[[ TEXT SEGMENT open ]]

Rubin v. Commissioner

Eva Rubin v. Commissioner.
Rubin v. Commissioner
Docket No. 79722.
United States Tax Court
T.C. Memo 1963-218; 1963 Tax Ct. Memo LEXIS 125; 22 T.C.M. (CCH) 1089; T.C.M. (RIA) 63218;
August 20, 1963
Burton L. Williams, 85 Devonshire St., Boston, Mass. for the petitioner. Alexander L. Ross, Jr., for the respondent.

OPPER

Memorandum Findings of Fact and Opinion

OPPER, Judge: Respondent determined deficiencies in petitioner's income tax as follows:

YearAmount
1952$ 2,126.52
19534,853.42
195410,074.85
19552,895.68
1956393.17
The issues remaining for decision are (1) whether the payments by petitioner's husband to wholly-owned corporations were "business" or "nonbusiness" *126 debts within the meaning of section 166 of the Internal Revenue Code of 1954 and (2) whether they were loans or capital contributions. From anything that appears, the instant petition was filed only by petitioner, who is involved solely because of the filing of a joint return with her husband, notwithstanding that the latter is not a party to this proceeding. Some of the facts have been stipulated.

Findings of Fact

The stipulated facts are hereby found accordingly.

Petitioner resides at 800 Newton Street, Chestnut Hill, Massachusetts. Petitioner and her husband, Irving Rubin (hereinafter called Rubin), filed joint returns for the period herein concerned with the district director of internal revenue for the district of Massachusetts at Boston, Massachusetts. Income was reported on a cash basis and for a calendar year.

[[ TEXT SEGMENT closed ]]

EXERCISE GOAL:
Resume the Rubin v. Commissioner opinion above, starting right after its last sentence.

[[ DATA SUPPLIED open ]]

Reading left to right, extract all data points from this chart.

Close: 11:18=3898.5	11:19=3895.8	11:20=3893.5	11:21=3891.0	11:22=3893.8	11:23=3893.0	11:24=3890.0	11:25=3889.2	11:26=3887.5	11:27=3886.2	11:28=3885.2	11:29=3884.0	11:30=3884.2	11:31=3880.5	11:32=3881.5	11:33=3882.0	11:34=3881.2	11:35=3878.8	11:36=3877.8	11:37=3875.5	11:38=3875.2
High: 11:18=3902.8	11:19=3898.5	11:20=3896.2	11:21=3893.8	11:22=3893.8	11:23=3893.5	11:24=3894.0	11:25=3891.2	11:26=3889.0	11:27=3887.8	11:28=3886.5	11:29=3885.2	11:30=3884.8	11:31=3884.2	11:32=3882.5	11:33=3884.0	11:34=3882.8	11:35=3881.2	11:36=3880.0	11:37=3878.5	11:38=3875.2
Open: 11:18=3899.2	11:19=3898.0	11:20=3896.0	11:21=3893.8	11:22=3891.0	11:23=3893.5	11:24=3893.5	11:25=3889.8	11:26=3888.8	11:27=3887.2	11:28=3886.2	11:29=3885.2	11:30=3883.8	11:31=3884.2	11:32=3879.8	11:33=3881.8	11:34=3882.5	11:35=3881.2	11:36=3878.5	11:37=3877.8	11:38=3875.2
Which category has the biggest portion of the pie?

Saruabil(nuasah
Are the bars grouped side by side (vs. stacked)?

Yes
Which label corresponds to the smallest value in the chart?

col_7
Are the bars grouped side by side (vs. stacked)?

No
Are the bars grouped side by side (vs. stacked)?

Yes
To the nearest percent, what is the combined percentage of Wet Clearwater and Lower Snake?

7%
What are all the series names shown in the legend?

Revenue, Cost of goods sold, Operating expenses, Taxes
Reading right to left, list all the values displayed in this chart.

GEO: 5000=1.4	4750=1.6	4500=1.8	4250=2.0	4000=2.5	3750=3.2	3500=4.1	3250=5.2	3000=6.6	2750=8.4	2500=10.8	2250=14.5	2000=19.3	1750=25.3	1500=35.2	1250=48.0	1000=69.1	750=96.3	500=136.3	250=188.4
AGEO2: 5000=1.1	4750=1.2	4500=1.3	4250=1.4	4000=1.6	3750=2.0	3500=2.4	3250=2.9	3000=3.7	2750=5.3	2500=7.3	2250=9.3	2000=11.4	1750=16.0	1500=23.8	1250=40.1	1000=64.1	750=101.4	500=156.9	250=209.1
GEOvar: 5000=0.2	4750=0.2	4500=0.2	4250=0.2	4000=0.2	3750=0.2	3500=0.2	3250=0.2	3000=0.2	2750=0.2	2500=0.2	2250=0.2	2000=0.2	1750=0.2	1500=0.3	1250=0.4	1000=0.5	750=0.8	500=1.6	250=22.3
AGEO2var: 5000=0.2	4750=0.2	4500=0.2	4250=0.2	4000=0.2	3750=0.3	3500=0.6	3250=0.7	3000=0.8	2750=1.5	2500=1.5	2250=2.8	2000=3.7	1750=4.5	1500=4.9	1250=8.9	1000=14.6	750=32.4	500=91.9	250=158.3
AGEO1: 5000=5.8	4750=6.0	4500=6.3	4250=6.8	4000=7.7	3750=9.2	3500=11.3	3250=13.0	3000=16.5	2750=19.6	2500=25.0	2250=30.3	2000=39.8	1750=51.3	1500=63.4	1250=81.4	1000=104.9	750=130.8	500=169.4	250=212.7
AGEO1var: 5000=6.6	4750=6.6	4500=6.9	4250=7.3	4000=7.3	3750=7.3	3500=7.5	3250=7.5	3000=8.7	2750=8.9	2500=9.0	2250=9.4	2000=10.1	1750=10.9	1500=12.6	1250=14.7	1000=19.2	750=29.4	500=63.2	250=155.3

[[ DATA SUPPLIED closed ]]

YOUR RESPONSE:
Boston Metal Products Co. (hereinafter called company) was organized by Rubin in 1935 as a sole proprietorship engaged in the business of jobbing metal, glass, and wood products. The principal business activity of the company, which was in continuous operation from 1935 to 1958, was the manufacture and sale of various kinds of equipment*127 for supermarket and commissary use. The company purchased merchandise from a variety of sources and sold its products to a variety of customers. It was basically a one-man operation that required Rubin's full time and effort. During the years in issue, 1952 through 1956, the operations of the company resulted in a net profit exclusive of claimed business bad debt deductions as follows: $6,921.57 in 1952; $17,494.00 in 1953; $24,958.72 in 1954; $17,643.81 in 1955; and $10,208.54 in 1956.

Rubin has never considered himself to be a money lender and has never advertised as a money lender, financier, promoter, or organizer of corporate enterprises. In the course of carrying on the company's business, Rubin became financially involved in separate corporate and partnership business enterprises manufacturing metal and glass ventilators; supplying equipment for the distribution of hosiery and insect killer; selling supermarket equipment in Canada; and selling and promoting wooden racks and display items, oven cleanser, a new type of refrigeration unit, barbecue machines, pricing materials for supermarkets, an electronic computer system for stores and warehouses, and a design for a new packing*128 unit.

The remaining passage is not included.